Note: for this and all parts below, write out your code and analysis narrative in one or more Notebooks or Markdown files at your discretion. You must name them analysis-I
, analysis-II
, etc. if you choose to break each part into its own file, or say analysis-I-IV
if you combine multiple sections into one file. Regardless of whether you use notebooks or markdown files, at the end you should compile them all to PDF and include them next to the source in the repo (tip: use a Makefile
!).
8.3. [10 points] Analysis Part II¶
Is the same method applicable to the two intermediate endpoints, symptoms within 1 week and symptoms after 1 week? If so, how? Identify any additional assumptions or adjustments that would be required to use the method on the intermediate endpoints. If the method is not applicable to the intermediate endpoints, explain why.
8.4. [10 points] Analysis Part III¶
Imagine enumerating all the subject-weeks (4 weeks per subject), and labeling each as either “has symptoms” or “does not have symptoms,” so that each week is labeled with a binary outcome. Can either of the methods you implemented be used to find confidence bounds for the average treatment effect, measured as the reduction in the average number of symptomatic weeks per subject? If so, explain how; if not, explain why.
8.5. [10 points] Analysis Part IV¶
Read the safety information and the information about the subjects in the press release, including information about race, age, and risk factors. Based on the evidence in the press release, would you recommend this prophylactic treatment to a friend or relative? Why or why not? Is there something else you would want to know first? If so, what?
8.6. Author contribution statement¶
In the last one of your analysis files (depending on how you chose to split up your work), include an Author Contribution Statement, similar to what we requested in HW06 and HW07.

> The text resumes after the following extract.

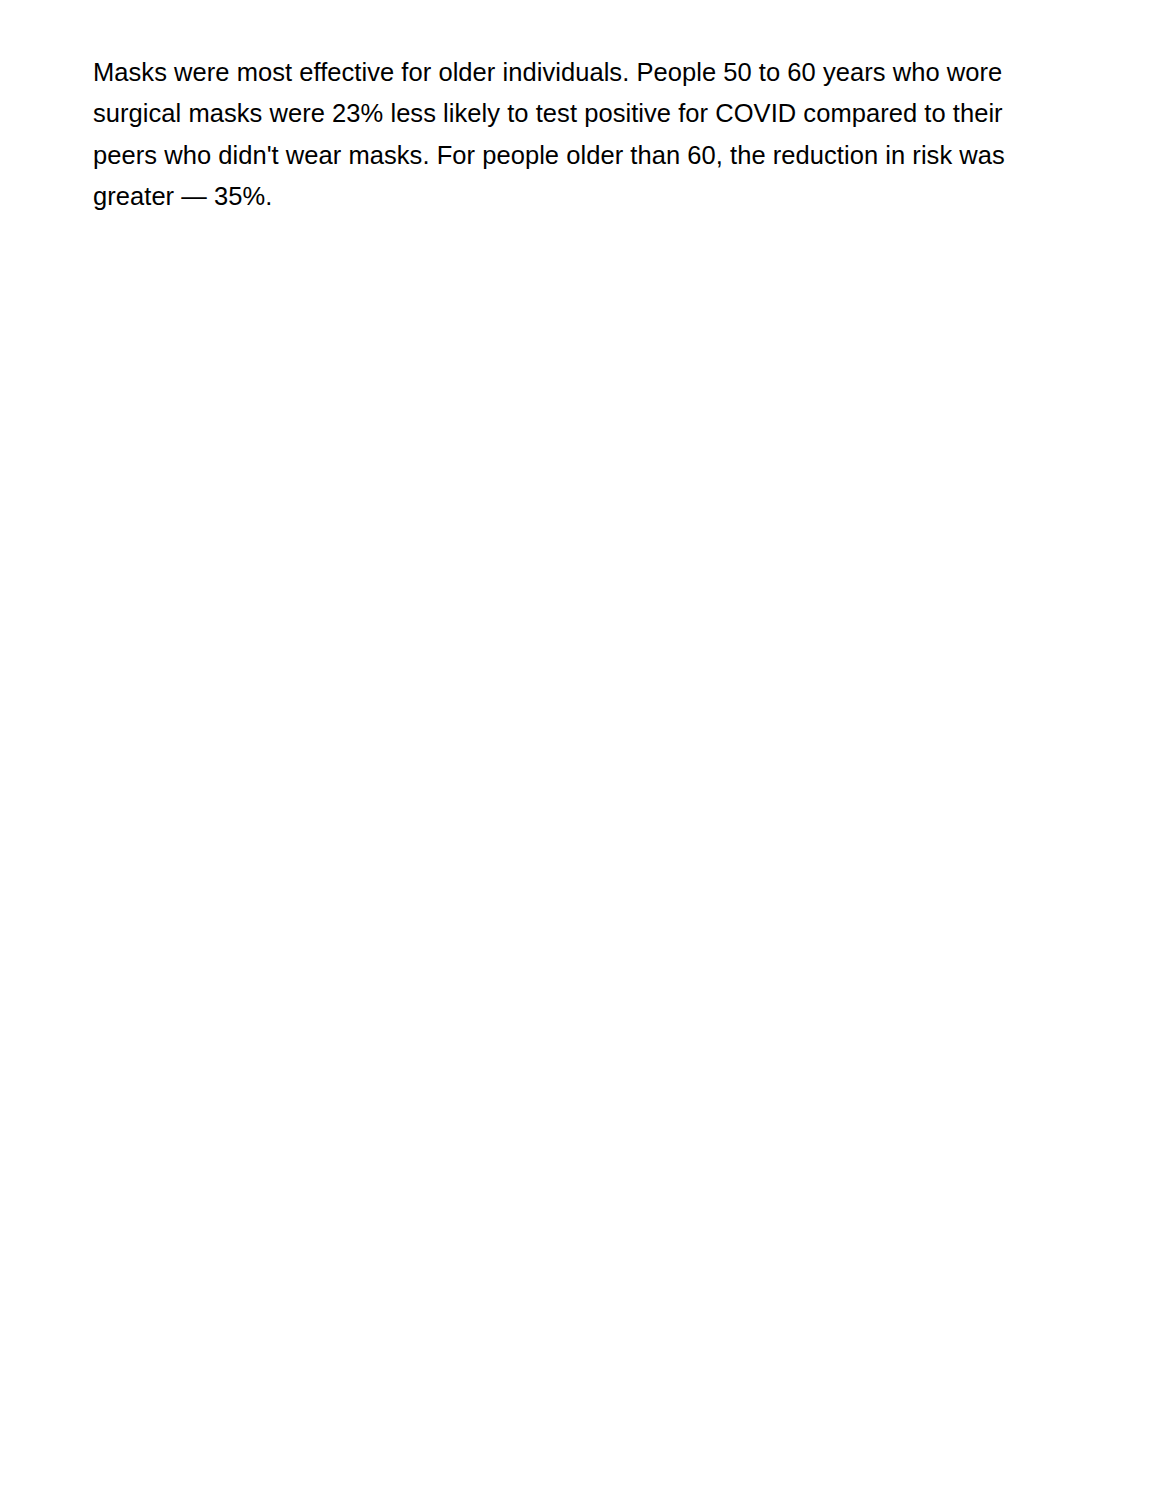Masks were most effective for older individuals. People 50 to 60 years who wore surgical masks were 23% less likely to test positive for COVID compared to their peers who didn't wear masks. For people older than 60, the reduction in risk was greater — 35%.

If you find yourself with an important concern or disagreement regarding the team contribution statement that you feel requires private communication to the instructors, you can do so by filling out this short form.
8.7. Workflow¶
You will be assigned to similarly-sized teams from HW 6, and in some cases it may be the same people (we’ve done some reshuffling based on your feedback in HW 6 and 7, but didn’t create a completely new set of teams from scratch).
We will use the same workflow as for that assignment, with a private Slack channel for each team where we’ll add the three instructors. All other guidelines regarding testing, documentation, PRs, GitHub Actions and more, from the HW06 group assignment, apply equally here, so we won’t repeat them. You can refresh your memory by checking out those notes.
8.8. Resources¶
The lecture notes on Causal Inference. Method 3 is written down as a pseudo-algorithm in a cell with the heading “The algorithm.”
Example “toy” repository with a minimal, but full, Python package.
Li and Ding (2016) and supplementary materials (also in the Drive folder of literature).
8.9. Hints regarding unit tests¶
Keep in mind that there are two very different kinds of things to check in determining whether code does what you want:
Does the code correctly implement the math?
Is the math correct?
Compare your output for method 3 with Li and Ding’s Table I, column labelled “3.” However, you should not trust that their calculations are correct, so this is not a complete test. (This test is more probative the less you relied on the R code for writing your python implementation!)
Compare results with
exact=True
to results withexact=False
for examples that are small enough to useexact=True
Implement an even less efficient approach that enumerates all summary tables of potential outcomes and use it to check results for small examples. (This test allows you to check without relying on Li and Ding’s Theorem 1, without relying on their R code, without relying on the underlying logic of their algorithm, and without relying on your primary implementation.)
Check that the method based on Bonferroni’s inequality gives wider confidence intervals than Li and Ding’s method 3. It should generally give wider intervals, but the intervals do not necessarily nest.